Meercroft Hospital opened as a convalescent home in Devonport in 1925. It was run by the Devonport Municipality until 1947, and then by the government. The work of the Hospital included maternity services from which adoptions are likely to have taken place. In 1958, Meercroft Hospital merged with the Mersey General Hospital.
In 1920, Mr Arthur Munnew bequeathed his entire estate to the Devonport Municipality so that they could open a hospital or convalescent home. The estate consisted of a homestead and 19 acres situated near the Mersey Bluff at Devonport. Munnew died in 1923. Two years later, the Municipality opened Meercroft as a convalescent home. Over time this evolved into a general hospital that included maternity beds.
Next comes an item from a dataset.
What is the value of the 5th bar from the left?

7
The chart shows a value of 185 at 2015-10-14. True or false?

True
In September 1947, the Municipality made an agreement with the state government that, in return for handing over the Meercroft Hospital, it would build a new one on a different site. The 1947 Meercroft Hospital Agreement Act confirmed this arrangement. A couple of years later, an amendment to the Act enabled the Minister of Health to appoint a board to run the Meercroft Hospital and so it became a District Hospital. However, the government did not start building a new hospital right away.
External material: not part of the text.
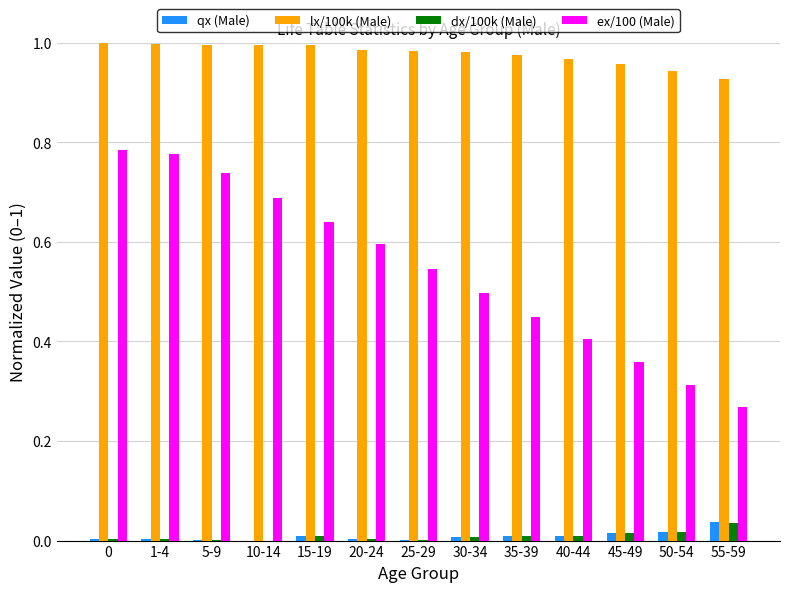

Which series has the largest total across all categories?

lx/100k (Male)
In 1950, the Burnie Advocate reported that, according to a Public Works Committee hearing, Devonport needed a 60 bed hospital at once with provision for 120 beds in the near future. Twenty-five of those beds were for maternity. Births at the Meercroft had tripled between 1946 and 1949, mostly because Devonport was the population centre for the area. The Meercroft Hospital only had 15 beds and many mothers were turned away or sent home too soon.
In 1958 Meercroft Hospital merged with Devon Hospital to form the Mersey General Hospital in Latrobe. The maternity beds remained at the old Meercroft Hospital. Five years later it closed and a new maternity hospital, part of the Mersey General Hospital Group, opened at the junction of Steele Street and Don Road.